The birds are on their own

“Estimates of how many creatures are killed by cats each year vary significantly”. This statement appears on the Royal Society for the Protection of Birds (RSPB) website, immediately below the question: “Are cats causing bird declines?” To those acquainted with the charity’s legendary willingness to put its own interests ahead of the welfare of birds, this statement is an early hint that cats are going to be let off the hook; a suspicion which hardens when the estimate that it then quotes errs significantly on the low side and is, as far as we can see, based on figures at least 10 years old.

Quoting a report by the Mammal Society, the RSPB states that cats may kill as many as 55 million birds each year; however, as the RSPB acknowledges that total does not include birds which are not brought home or having been injured then escape and die later. Neither the Mammal Society nor the RSPB makes any attempt to quantify this latter number, but there is no reason to suppose that it is not a large figure. And there is good reason to believe too, that the Mammal Society’s figure of 55 million is some way adrift of reality, either that or British cats are slacking when compared to their cousins elsewhere. For example, a report published in 2013 by the group, Nature Communications, suggested that the USA’s 86 million cats could be killing up to 3.7 billion birds annually. That works out at 43 each. Apply that average to the UK’ s estimated 8 million cats and the numbers of bird mortalities rise to more than 370 million. Whether or not fatalities are measured in the tens or hundreds of millions, the apparent dedication with which the RSPB seeks to exonerate the domestic cat is more redolent of an organisation focused on providing PR for felines than the protection of our feathered comrades.

Here is the RSPB again: “Despite the large numbers of birds killed, there is no scientific evidence that predation by cats in gardens is having any impact on bird populations UK-wide. This may be surprising, but many millions of birds die naturally every year, mainly through starvation, disease, or other forms of predation. There is evidence that cats tend to take weak or sickly birds”.

This is pure sophistry, not the least because the reason there is no scientific evidence is because, as far as we establish, no scientific study has ever been carried out with the specific purpose of answering this question. And on the subject of evidence, whilst it is reasonable to say that cats will take weak and sickly prey more often than the healthy, once again there is no scientific (or indeed anecdotal) evidence to back the statement up. Unabashed by the lack of anything resembling hard fact the RSPB concludes: “It is likely that most of the birds killed by cats would have died anyway from other causes before the next breeding season, so cats are unlikely to have a major impact on populations”. That last bit reveals the highly selective nature of the RSPB’s use of the Mammal Society’s research. Having summoned the Society to its cause, it then chooses to ignore its conclusion (as detailed in reports published in 1997 and 2005) that: “the combined impact of predation by millions of cats may have a substantial effect on wildlife.

A number of respected studies have concluded that all wildlife populations predated by cats have coevolved over a long period of time and that therefore the numbers of birds and mammals taken by them have similarly evolved to be sustainable. This is logical, but whilst it might appear to support the RSPB’s position, what it actually does is highlight how habitat decline and the exponential growth in the importance of domestic gardens (something which the RSPB uses as a major recruiting tool) has brought concentrated bird populations into the orbit of cats. A change picked up upon by no less a figure than doyenne of naturalists, Sir David Attenborough, who on the Christmas Day edition of the BBC’s Tweet of the Day warned that cats were killing huge numbers of garden birds.

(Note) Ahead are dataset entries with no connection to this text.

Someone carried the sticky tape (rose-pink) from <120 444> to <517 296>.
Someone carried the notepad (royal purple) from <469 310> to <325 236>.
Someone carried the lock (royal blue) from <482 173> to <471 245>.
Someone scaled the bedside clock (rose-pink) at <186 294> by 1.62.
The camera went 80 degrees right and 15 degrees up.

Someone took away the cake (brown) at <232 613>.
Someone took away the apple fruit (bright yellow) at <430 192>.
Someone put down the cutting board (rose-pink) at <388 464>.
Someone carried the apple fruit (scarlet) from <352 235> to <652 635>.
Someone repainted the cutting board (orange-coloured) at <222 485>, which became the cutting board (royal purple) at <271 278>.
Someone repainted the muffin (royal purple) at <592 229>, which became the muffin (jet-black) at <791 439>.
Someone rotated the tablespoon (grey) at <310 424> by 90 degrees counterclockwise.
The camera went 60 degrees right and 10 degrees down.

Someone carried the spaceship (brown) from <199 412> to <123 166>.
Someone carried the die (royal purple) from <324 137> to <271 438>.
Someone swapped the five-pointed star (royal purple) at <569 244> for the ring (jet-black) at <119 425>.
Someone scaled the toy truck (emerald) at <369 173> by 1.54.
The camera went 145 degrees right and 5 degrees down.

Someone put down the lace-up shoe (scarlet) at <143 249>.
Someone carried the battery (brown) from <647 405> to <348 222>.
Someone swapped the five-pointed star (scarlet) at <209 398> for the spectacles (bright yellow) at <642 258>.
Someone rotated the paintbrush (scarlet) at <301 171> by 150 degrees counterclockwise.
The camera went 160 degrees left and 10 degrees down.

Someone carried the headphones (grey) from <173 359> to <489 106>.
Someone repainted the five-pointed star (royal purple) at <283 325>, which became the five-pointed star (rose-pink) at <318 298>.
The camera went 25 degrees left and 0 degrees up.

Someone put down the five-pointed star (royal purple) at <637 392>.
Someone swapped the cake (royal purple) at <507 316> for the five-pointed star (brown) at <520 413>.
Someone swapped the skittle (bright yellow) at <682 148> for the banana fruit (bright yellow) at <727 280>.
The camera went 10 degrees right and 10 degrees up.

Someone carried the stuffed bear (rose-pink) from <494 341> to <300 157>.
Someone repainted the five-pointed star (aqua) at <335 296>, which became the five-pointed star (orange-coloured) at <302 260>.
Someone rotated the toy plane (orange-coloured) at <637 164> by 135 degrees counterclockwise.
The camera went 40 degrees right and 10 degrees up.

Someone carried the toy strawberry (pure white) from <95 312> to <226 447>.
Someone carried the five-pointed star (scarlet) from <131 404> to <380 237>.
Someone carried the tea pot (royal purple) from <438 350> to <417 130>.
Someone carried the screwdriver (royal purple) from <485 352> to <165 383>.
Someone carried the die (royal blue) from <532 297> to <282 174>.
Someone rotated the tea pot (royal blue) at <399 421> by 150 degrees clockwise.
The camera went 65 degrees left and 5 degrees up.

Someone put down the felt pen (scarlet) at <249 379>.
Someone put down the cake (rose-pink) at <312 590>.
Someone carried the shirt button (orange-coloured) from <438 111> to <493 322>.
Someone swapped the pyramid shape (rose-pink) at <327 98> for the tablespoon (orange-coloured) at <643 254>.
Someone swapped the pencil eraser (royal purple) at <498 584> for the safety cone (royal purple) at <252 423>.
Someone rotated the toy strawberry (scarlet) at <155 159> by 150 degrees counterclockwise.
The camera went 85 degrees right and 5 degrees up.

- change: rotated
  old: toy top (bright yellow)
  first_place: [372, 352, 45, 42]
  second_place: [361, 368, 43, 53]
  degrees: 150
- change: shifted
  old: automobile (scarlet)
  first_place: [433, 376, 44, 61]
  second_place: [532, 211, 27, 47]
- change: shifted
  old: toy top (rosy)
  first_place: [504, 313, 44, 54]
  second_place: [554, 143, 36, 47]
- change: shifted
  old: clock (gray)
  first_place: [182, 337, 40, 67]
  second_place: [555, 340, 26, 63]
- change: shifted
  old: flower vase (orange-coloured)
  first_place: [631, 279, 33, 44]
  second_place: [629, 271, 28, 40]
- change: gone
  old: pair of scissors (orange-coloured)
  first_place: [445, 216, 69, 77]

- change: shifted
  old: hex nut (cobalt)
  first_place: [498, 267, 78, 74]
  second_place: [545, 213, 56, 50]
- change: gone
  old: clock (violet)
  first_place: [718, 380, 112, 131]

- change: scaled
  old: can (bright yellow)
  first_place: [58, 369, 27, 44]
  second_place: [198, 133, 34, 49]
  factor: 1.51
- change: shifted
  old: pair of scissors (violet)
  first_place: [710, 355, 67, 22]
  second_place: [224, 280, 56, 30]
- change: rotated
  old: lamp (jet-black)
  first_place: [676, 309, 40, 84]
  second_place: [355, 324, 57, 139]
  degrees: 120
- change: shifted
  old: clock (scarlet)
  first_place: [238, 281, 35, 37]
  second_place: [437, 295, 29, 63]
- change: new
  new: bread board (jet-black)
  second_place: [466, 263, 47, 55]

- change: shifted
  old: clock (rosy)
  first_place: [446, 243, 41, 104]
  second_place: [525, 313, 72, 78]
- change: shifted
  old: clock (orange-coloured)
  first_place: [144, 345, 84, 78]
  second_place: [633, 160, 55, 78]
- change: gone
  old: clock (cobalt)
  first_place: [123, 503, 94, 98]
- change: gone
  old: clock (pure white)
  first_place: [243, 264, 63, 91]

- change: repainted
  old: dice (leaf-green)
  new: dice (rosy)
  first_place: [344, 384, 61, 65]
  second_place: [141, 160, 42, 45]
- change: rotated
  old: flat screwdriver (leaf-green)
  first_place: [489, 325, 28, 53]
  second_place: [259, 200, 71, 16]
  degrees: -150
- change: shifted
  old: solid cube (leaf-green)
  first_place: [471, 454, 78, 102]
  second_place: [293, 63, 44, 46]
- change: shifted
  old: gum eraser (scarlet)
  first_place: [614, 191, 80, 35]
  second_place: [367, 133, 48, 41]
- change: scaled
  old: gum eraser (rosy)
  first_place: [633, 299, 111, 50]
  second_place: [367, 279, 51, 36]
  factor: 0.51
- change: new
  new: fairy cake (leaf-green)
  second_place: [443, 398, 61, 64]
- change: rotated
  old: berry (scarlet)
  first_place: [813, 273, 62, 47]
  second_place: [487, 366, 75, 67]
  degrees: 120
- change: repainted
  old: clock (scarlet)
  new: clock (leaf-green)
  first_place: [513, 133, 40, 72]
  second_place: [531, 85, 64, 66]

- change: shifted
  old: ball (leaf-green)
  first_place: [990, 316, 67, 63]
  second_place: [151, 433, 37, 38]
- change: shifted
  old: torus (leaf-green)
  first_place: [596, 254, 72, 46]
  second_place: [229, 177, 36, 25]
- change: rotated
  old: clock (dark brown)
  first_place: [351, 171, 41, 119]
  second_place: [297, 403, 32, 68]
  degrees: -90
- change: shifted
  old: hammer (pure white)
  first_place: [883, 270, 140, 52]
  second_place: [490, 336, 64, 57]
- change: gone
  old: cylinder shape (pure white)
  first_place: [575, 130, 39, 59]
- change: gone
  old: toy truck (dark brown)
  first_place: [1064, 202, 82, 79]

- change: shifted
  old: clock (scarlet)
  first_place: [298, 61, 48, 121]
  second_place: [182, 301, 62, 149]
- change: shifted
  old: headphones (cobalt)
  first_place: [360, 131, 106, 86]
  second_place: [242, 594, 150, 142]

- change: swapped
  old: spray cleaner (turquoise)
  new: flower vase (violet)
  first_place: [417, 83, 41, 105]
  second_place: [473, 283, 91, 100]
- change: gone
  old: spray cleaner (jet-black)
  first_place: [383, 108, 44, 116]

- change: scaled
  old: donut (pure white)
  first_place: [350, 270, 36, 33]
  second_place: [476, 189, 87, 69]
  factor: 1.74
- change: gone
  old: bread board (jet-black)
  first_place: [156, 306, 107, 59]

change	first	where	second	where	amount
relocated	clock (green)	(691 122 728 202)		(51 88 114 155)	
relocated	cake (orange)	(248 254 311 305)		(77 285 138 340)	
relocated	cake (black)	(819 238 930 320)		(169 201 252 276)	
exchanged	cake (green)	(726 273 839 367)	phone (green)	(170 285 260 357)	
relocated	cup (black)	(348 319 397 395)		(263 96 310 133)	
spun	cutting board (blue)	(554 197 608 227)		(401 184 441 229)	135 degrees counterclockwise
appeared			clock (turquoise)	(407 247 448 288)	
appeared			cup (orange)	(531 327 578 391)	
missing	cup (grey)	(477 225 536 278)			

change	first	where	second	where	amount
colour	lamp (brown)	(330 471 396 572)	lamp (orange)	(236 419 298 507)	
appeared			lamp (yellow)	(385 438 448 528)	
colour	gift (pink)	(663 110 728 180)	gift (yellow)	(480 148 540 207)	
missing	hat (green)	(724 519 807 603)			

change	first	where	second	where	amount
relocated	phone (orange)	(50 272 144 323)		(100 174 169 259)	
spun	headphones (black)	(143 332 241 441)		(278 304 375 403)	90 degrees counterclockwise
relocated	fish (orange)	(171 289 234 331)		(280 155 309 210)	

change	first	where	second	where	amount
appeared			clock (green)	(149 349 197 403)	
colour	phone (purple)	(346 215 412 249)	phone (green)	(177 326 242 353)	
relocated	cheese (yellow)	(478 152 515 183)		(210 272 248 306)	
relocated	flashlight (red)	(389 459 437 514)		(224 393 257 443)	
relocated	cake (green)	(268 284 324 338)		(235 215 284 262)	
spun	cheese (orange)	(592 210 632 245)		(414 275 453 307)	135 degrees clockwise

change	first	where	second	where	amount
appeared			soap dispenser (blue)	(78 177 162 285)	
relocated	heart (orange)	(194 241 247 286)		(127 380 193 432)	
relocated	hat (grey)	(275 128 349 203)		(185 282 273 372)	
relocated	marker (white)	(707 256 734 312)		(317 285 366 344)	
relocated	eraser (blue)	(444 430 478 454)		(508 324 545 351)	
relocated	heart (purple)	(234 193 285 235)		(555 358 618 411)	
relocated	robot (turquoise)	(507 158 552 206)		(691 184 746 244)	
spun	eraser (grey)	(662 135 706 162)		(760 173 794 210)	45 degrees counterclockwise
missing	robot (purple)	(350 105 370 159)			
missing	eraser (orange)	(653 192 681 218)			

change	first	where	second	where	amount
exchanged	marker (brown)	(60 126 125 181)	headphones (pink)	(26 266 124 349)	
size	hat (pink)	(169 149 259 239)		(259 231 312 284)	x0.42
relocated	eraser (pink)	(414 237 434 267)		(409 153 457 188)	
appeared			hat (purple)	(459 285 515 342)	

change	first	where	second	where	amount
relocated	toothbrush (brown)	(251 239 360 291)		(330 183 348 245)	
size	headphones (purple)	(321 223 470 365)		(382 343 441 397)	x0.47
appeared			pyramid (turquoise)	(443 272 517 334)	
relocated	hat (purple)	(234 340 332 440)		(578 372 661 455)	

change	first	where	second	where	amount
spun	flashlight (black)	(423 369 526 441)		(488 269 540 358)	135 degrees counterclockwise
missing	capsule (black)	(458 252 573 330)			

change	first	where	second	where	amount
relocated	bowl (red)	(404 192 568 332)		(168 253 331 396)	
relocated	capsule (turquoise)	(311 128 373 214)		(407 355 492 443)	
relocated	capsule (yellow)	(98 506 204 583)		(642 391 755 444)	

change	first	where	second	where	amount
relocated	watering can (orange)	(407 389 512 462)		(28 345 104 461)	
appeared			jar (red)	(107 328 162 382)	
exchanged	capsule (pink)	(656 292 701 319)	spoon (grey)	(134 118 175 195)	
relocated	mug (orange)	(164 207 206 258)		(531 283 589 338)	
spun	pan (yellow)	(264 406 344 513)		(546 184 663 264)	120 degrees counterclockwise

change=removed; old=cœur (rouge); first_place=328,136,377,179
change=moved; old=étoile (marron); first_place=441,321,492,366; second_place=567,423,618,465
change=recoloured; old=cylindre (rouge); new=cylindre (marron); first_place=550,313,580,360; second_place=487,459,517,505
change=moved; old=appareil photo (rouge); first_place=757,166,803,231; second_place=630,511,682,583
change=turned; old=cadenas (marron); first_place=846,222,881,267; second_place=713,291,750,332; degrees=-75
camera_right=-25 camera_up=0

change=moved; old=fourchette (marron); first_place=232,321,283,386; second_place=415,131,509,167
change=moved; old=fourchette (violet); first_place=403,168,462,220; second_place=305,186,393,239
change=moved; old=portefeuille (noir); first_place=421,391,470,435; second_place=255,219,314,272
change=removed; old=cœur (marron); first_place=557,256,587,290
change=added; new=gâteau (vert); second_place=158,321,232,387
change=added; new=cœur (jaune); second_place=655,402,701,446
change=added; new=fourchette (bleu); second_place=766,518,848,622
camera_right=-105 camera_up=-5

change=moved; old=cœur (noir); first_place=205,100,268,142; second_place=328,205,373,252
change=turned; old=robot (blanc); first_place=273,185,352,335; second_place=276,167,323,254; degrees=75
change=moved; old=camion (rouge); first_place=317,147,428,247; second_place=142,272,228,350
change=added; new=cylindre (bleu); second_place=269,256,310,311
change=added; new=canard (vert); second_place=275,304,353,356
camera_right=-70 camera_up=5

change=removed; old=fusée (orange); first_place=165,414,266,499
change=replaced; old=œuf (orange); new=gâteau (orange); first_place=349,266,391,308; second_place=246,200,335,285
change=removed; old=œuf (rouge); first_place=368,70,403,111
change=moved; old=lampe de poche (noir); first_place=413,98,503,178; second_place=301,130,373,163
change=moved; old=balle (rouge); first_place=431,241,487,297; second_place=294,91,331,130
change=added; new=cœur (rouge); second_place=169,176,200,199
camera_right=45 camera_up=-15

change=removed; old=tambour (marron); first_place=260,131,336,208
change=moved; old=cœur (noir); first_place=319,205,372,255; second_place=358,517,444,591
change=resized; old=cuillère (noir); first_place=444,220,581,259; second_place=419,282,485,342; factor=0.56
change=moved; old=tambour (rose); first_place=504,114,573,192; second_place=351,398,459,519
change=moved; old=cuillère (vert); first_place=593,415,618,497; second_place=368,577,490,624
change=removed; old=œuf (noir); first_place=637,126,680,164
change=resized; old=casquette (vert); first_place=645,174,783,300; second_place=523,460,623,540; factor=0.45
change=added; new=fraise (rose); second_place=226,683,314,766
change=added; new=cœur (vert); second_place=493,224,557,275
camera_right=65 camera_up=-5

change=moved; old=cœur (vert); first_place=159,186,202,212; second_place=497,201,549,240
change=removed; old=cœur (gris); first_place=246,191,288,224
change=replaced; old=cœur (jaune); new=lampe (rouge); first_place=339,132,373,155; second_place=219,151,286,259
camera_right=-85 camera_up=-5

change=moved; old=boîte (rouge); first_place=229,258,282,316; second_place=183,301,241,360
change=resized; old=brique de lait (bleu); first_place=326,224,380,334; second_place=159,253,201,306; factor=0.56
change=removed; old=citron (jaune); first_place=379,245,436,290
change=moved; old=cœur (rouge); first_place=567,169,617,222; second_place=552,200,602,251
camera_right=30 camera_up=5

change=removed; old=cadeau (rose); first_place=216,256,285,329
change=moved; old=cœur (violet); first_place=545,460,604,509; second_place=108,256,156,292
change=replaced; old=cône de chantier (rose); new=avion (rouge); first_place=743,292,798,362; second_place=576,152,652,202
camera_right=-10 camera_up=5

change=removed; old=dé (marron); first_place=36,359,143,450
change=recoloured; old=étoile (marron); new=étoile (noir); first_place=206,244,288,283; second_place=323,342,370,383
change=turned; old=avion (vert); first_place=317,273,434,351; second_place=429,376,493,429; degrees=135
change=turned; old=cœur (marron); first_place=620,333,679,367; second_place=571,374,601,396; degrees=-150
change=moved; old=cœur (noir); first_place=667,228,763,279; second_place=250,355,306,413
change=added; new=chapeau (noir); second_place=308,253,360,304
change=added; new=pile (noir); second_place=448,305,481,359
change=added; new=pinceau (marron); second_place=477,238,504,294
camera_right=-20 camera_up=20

Those in the country pursuits sector are only too well aware of the RSPB’s highly proscriptive approach to their activities. Forever urging new regulation and demanding penalties against any whose actions (to its mind) offers a threat, perceived or otherwise, to birds, the RSPB is more or less silent on the issue of cats. At which point it is as well to remind ourselves of those numbers. Somewhere between 55 and 300 million birds every year, never mind an even greater numbers of small mammals. Whilst this happens the RSPB is unable to summon even a fraction of the outrage that accompanies its relentless pursuit of game shooters. By contrast intensely aware that among potential membership recruits there are likely to be a large number of cat lovers, the best it can come up with is to suggest that owners might voluntarily ensure that their pets have a collar and bell. No suggestion then of following the model provided by the state of Western Australia. There all cat breeders are licenced, every cat over 6 months has to be sterilised, microchipped, vaccinated and registered and local authorities can limit the number of cats in a household. Whether or not such policies could be made to work in this country, by at least arguing for a robust body of controls on domestic cats the RSPB would show that in defending the central pillar on which it stands – namely the protection and conservation of wild birds, it is prepared to risk alienating a tranche of its membership. However, with a large pension deficit to manage, a multi-million pound marketing budget and some hefty executive salaries to fund, in the fight against 8 million domestic cats, the birds are going to be on their own.